Extract to read –
[Start of section]

Sesame seed supply from Nigeria is gaining speed

Sesame seed harvest volumes in Nigeria have started to pick up. However, with a current EXW price of USD 1,250/MT and a FOB price of USD 1,550-1,600/MT, most exporters will not commence buying until volumes in the country have increased and the prices have stabilised. At this stage the CFR price would need to be around USD 1,700/MT for it to make profitable for any exporter. Therefore, exporters are currently not buying until volumes increase.

Floods Pressures Pakistani Grain and Vegetable Crops

Floods have destroyed around 32% of Pakistani total agricultural land since mid-June 2022. The Sindh Province has been one of the areas most affected by the floods, producing around a third of the country’s food supply. During this monsoon season, the province had excessive rainfall that was about sixfold higher than the 30-year average and damaged about 50% of the province’s crops. Other provinces such as Baluchistan and Punjab have also been severely affected by the floods.

Pakistan is currently suffering from one of the most devastating natural disasters in its history due to the floods that have swept away a third of the country. Pakistan is already struggling with currency devaluation and rising inflation.

For the sixth consecutive month, the annual inflation rate rose from 25% in July to 27.3% in August 2022. This is by far the highest in over 47 years, and rates could rise even further. Similarly, food inflation in Pakistan also surged to 29.5% in August 2022.

Garlic prices on the rise in china – buy now for the best deals

Favourable weather made it possible to obtain a quality garlic crop in China. At the same time, quarantines due to COVID-19 are stopping packaging businesses in this country. Prices are rising due to inflation and increased costs of cultivation and transportation. Garlic prices are being driven by high energy prices, inflation, rising fertilizer prices, and rising labour and transportation costs. In China, many areas are under quarantine for COVID-19. Because of this, many factories stopped production.

[End of section]

What you need to do –
- A) List each price type quoted for Nigerian sesame seed in the crop market report, along with its figure.
- B) Answer these questions from the crop market report.
(i) What share of Pakistan's total agricultural land have floods destroyed since mid-June 2022?
(ii) What did food inflation in Pakistan reach in August 2022?
(iii) Why have many factories in China stopped production?
- C) Carry on the crop market report, starting right after its last sentence.

Stored entries:

[Start of section]

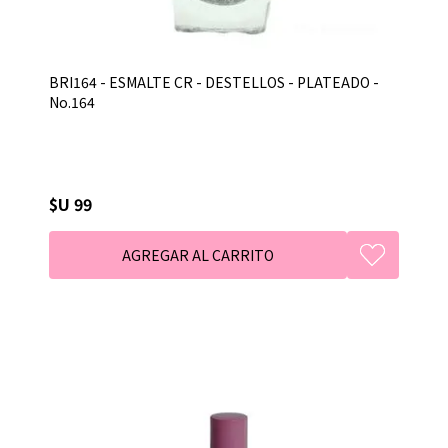
BRI164 - ESMALTE CR - DESTELLOS - PLATEADO -
No.164
$U 99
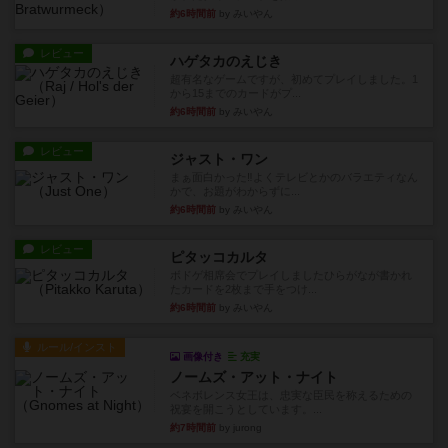
約6時間前
by みいやん
レビュー
ハゲタカのえじき
超有名なゲームですが、初めてプレイしました。1
から15までのカードがプ...
約6時間前
by みいやん
レビュー
ジャスト・ワン
まぁ面白かった‼️よくテレビとかのバラエティなん
かで、お題がわからずに...
約6時間前
by みいやん
レビュー
ピタッコカルタ
ボドゲ相席会でプレイしましたひらがなが書かれ
たカードを2枚まで手をつけ...
約6時間前
by みいやん
ルール/インスト
画像付き
充実
ノームズ・アット・ナイト
ベネボレンス女王は、忠実な臣民を称えるための
祝宴を開こうとしています。...
約7時間前
by jurong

[End of section]

Set of answers –
- A)
EXW price: USD 1,250/MT
FOB price: USD 1,550-1,600/MT
CFR price: around USD 1,700/MT

- B)
(i) Around 32%
(ii) 29.5%
(iii) Many areas in China are under quarantine for COVID-19.

- C)
Onion prices expected to increase in India

Onion prices were stable in India for a few months, but with the upcoming festivities in India, the demand and prices for the vegetable has already started increasing.

Rising demand coupled with heavy rainfall in the main onion producing regions across India is driving the prices of the vegetable up. The rain and lower temperatures are also impacting the quality of the onions in the market and have increased the spoilage rate. Onion traders are holding onions in their warehouses and cutting down on exports to meet the domestic demand in the coming weeks to fetch better prices.

The new onion crop is likely to come onto the market by November, until which time the prices of onions are going to increase. The higher the prices, the lower the exports will be as traders will focus on catering to the domestic market, which would offer high prices and lower logistical costs compared to exporting to other countries.

Global Sea freight situation

Weaker Demand for Chinese Goods Spells End of Shipping Boom. The cost of shipping goods from China has slumped to the lowest level in more than two years as the world economy stumbles, dimming prospects for container carriers that turned in record profits during the pandemic.

A 40-foot shipping box from the world’s largest port of Shanghai to Los Angeles fetched $3,779 last week, the first time the spot price was below $4,000 since September 2020 and half the level of three months ago and more declines are expected in the next few weeks. In what’s typically the peak season for seaborne trade, global demand for Chinese goods is waning instead as consumers cut back spending because of inflation and the shift away from goods toward services.

Factories in Europe and the rest of Asia are also scaling back production. China’s economic slowdown is also cutting into import demand, with companies in Asia and Europe seeing weaker growth or declines in orders from Chinese companies.